On Mon, Apr 23, 2012 at 5:11 PM, Anton Kovalyov <ml at kovalyov.net> wrote:

> My two cents. A little over a year ago, I went over our JavaScript code
> here at Disqus and made sure that 99% of it is in strict mode. This was
> definitely a code cleanup aiming at catching variable leaks and other small
> bugs.
> --
> Anton Kovalyov
> Sent with Sparrow <http://www.sparrowmailapp.com/?sig>
> On Monday, April 23, 2012 at 4:59 PM, Domenic Denicola wrote:
> As a day-to-day user who was not using strict until recently (stubborn
> other team member for the loss), I can say that moving to strict was much
> more a "cleanup" experience than a "mode" experience, with only a few small
> exceptions:
> 1) Poison-pilling arguments.callee: some code on the internet (notably
> [1], but elsewhere too) uses this property.
> 2) Throw on `delete`ing non-configurables: unlike the other
> throw-on-doing-something-bad, `delete`ing non-configurable properties was
> something we actually did on purpose. E.g. using it to clear an "entry" in
> a "map", whether or not that entry was ever filled. (Cf. [2].) We never
> tried writing to a non-writable property, because that would cause bugs,
> but `delete`ing a property that doesn't exist was a common pattern.
> [1]: http://www.devthought.com/2011/12/22/a-string-is-not-an-error/
> [2]:
> https://github.com/cjohansen/Sinon.JS/commit/80c38bd3e4b8813ab74ef27a4db3646e4778e31c
> ---
> Otherwise, it was just cleanup: we got to get rid of our global detector
> (`setInterval(compareWindowPropertiesToLastTimeYouChecked(), 1000)`), never
> missed `with` or evil-`eval`, and due to a V8 bug never had boxed `this` in
> the first place. We're using it transparently throughout the codebase, in
> fact, due to using an XHR+`eval` module loader that can insert the `"use
> strict"` pragma before `eval`ing.
> -----Original Message-----
> From: es-discuss-bounces at mozilla.org [mailto:es-discuss- <es-discuss->
> bounces at mozilla.org] On Behalf Of David Herman
> Sent: Monday, April 23, 2012 19:11
> To: Brendan Eich
> Cc: es-discuss
> Subject: Re: A few arrow function specification issues
> On Apr 23, 2012, at 2:44 PM, Brendan Eich wrote:
> Brendan Eich wrote:
> Without arguments runtime semantic shifts, and with |this| lexical,
> there aren't many strict mode changes left IIRC, and they are pretty edgy
> edge cases.
> True enough, but I hang tough on wanting arrows to imply strictness. I
> may be wrong but the edge cases cited so far (global variable creation by
> assignment, 'with', direct eval injecting 'var' into its dynamic scope)
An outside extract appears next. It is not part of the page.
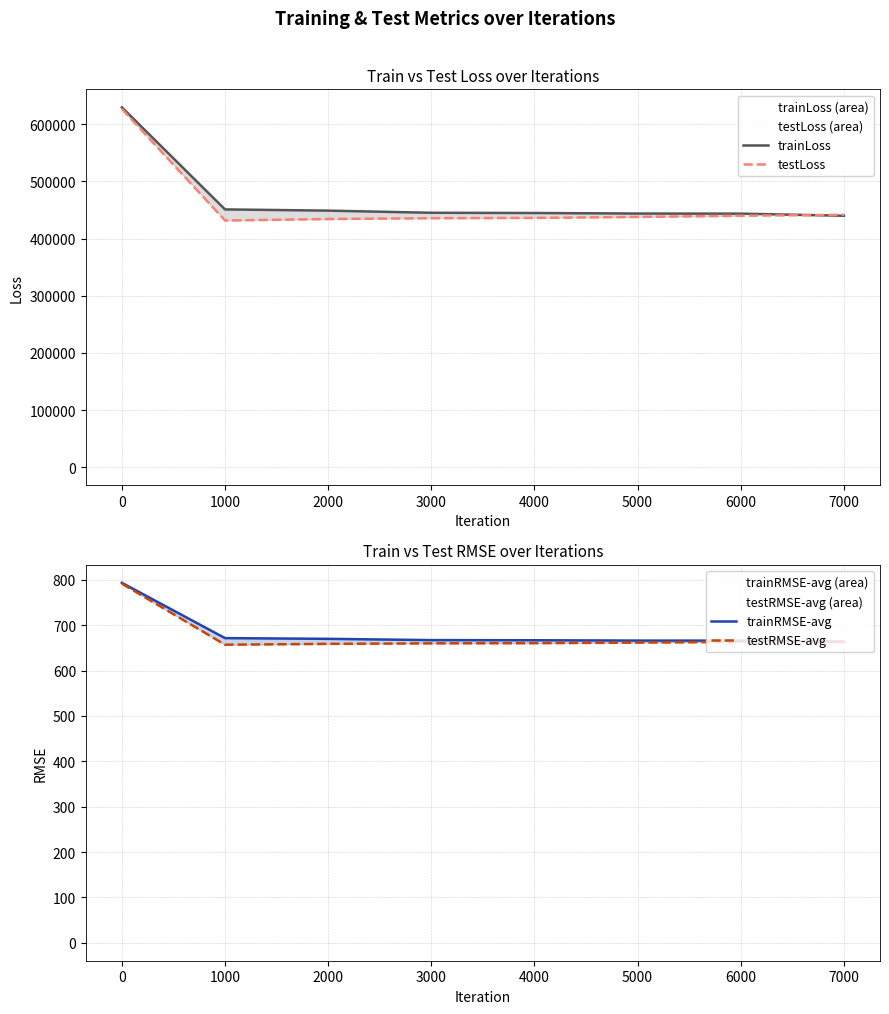

Which has a higher value, 6000 or 4000?

4000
> along with this |this|-boxing one are underwhelming.
> IMO, this decision hangs on whether we think strict mode can be thought
> of as a "cleaning up" that will mostly just catch bugs, resulting in
> failing faster but otherwise not changing program behavior significantly.
> POSITION "CLEANUP": If it's just a cleanup, then it makes sense to
> introduce strict mode in a bunch of places in the language. It'll catch
> bugs, and for the most part people won't have to think to themselves "is
> this strict code?"
> POSITION "MODE": If it's something that is likely to change behavior in
> meaningful ways other than failing faster, then it's something
> programmers will have to be mindful of. In that case, having multiple
> constructs that implicitly introduce strict mode imposes a burden on
> programmers: they have to know which features are strict and which ones
> aren't.
> Every fiber of my being screams MODE. Brendan argues CLEANUP based on the
> rationale that the non-error semantic changes of strict mode are unlikely
> edge cases. This is the strongest argument against MODE. I can't prove it
> wrong, but it's a risky bet. If it turns out to be the case that in
> practice you need to keep track of whether you're in strict mode, then
> weak programmers who don't know better will end up with a confusing mess,
> and strong programmers will prophylactically make sure to put their
> entire programs in strict mode rather than memorize which subset of
> syntaxes opt in. Since strong programmers have the option to do that
> anyway even without multiple implicit opt-ins, why take the risk?